In a Dual Stack network, the network applications on your nodes can continue running over IPv4 without any modifications. In an IPv6-only network, some network applications may have to be upgraded, replaced or re-written to support IPv6.

Single Stack nodes (IPv4-only or IPv6-only) will normally only be able to access external nodes of the same IP family. For IPv6-only nodes that can be fairly limiting today. With a translator such as SolidProxy, Single Stack nodes (IPv4-only or IPv6-only) can access any external node (at least over protocols supported by the translator).

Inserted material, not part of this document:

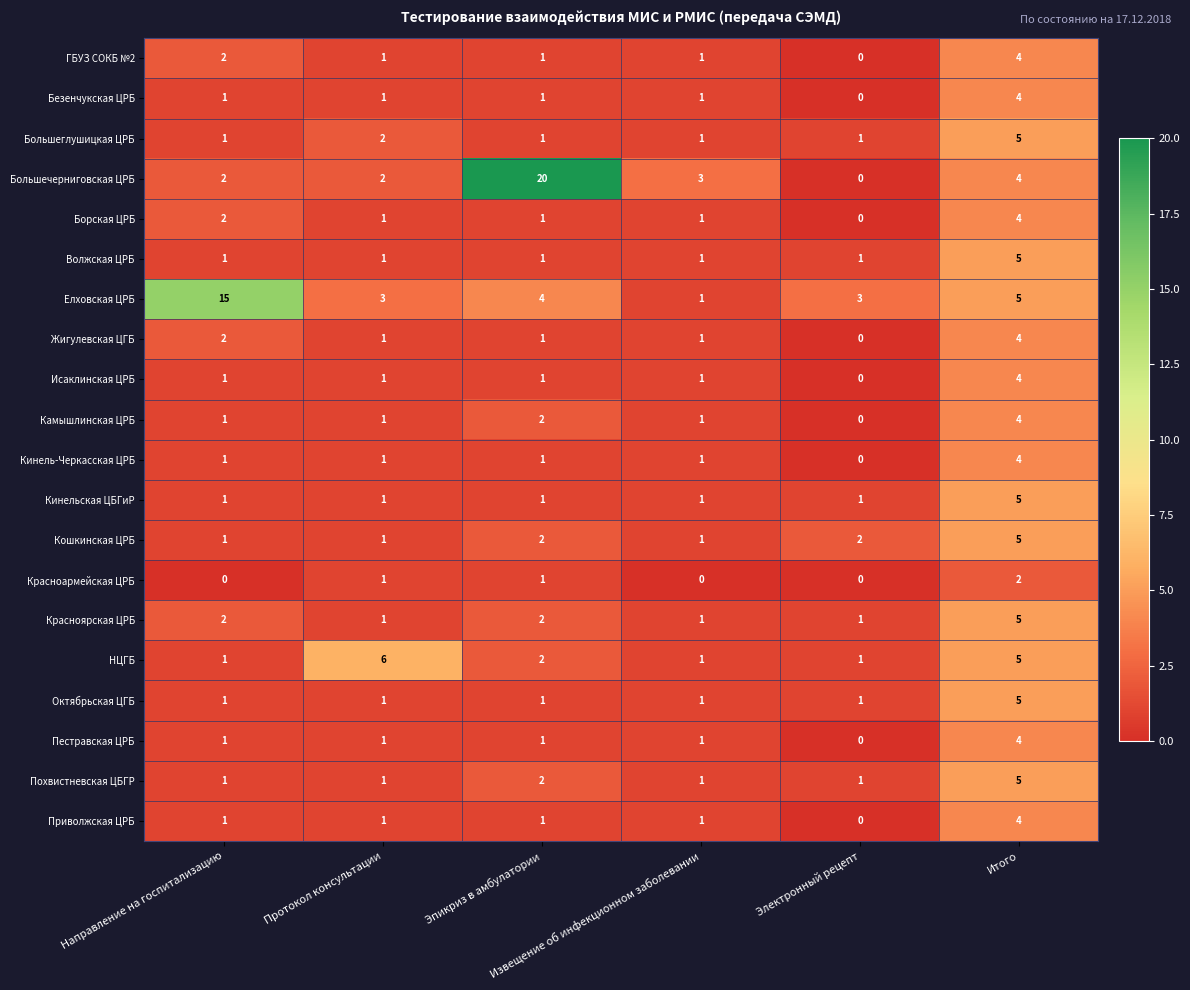

How many distinct data groups are displayed?

20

You can also allow an IPv4-only node access external IPv6 nodes via a host-based tunnel endpoint (as stated elsewhere, there are major security issues with this - such tunneled access should be only between the border gateway and the source of IPv6 service).


Dual Stack Nodes

As mentioned above, most recent operating systems will simply begin functionally normally as dual stack nodes if a source of Router Advertisements is present (or if you manually configure it with both IPv4 and IPv6 addresses, gateways, etc. You can run IPv4-only, IPv6-only or dual stack client, server or P2P applications on a Dual Stack node.

If you deploy a Dual Stack capable node in a single stack network, only the IP family supported by the Single Stack network will function properly.

If you do deploy Dual Stack nodes in a Dual Stack network, be careful to configure the host based firewall rules for both IP families - don't leave IPv6 wide open by mistake.